### Activity
How many of the lines below hold the string "Courtyard"? Say only the number.

### Stored data
____
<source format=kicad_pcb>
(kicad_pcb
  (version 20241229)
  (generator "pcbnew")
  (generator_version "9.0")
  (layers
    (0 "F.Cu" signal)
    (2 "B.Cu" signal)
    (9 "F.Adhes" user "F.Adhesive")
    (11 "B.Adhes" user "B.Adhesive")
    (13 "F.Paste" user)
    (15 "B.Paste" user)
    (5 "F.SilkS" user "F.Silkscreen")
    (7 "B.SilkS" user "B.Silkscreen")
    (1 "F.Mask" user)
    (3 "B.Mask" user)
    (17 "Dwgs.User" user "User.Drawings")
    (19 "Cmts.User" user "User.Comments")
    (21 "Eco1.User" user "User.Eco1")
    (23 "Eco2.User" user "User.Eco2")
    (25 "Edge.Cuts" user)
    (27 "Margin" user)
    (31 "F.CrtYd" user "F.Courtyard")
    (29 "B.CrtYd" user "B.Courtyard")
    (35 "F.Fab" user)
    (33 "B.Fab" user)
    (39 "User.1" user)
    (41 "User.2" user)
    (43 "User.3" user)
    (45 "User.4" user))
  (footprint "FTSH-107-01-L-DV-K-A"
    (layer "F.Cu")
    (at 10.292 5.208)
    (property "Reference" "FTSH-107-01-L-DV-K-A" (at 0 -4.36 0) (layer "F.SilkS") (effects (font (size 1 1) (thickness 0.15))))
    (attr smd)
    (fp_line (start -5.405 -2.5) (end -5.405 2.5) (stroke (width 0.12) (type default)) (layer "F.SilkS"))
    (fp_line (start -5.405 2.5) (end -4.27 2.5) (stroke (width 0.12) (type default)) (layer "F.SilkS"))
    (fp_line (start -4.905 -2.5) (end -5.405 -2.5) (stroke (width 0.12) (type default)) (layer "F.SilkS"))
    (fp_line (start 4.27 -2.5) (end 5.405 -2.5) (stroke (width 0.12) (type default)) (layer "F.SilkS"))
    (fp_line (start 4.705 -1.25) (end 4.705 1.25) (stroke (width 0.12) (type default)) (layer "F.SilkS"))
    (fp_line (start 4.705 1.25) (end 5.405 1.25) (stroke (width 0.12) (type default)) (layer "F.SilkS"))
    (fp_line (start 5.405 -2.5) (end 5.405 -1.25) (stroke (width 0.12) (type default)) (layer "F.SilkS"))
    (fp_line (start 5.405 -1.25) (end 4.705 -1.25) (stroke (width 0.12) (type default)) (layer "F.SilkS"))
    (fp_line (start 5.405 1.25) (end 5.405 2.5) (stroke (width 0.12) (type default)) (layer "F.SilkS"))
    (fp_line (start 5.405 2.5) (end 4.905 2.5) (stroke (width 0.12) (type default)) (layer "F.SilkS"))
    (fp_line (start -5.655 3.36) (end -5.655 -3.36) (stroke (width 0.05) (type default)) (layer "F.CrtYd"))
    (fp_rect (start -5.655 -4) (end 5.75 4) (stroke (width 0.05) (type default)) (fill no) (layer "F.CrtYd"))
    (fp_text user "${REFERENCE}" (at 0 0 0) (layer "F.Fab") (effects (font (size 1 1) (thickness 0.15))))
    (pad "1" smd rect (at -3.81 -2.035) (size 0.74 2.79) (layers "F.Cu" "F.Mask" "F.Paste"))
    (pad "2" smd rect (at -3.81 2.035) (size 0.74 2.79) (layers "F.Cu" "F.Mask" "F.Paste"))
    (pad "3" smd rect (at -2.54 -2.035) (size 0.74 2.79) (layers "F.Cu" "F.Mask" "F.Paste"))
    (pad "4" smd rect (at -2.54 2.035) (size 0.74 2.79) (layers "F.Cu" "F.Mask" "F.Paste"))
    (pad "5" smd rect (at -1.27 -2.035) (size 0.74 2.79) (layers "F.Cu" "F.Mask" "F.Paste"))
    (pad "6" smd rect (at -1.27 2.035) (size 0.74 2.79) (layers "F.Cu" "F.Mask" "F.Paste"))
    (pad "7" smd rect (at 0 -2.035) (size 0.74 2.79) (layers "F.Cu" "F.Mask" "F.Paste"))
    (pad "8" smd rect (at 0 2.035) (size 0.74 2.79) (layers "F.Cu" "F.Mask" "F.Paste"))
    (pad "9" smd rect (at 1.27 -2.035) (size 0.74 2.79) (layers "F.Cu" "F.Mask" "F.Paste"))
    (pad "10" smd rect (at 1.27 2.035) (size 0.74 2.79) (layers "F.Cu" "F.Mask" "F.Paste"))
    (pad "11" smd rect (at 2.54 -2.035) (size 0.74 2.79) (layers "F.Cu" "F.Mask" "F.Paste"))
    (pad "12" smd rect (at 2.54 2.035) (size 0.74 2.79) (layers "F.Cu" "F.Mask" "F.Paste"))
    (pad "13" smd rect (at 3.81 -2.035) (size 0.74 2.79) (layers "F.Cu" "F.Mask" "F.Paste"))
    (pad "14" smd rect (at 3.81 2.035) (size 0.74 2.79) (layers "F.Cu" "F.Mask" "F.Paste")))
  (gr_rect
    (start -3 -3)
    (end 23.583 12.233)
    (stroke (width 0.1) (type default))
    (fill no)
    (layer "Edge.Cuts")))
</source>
____
### Answer space
2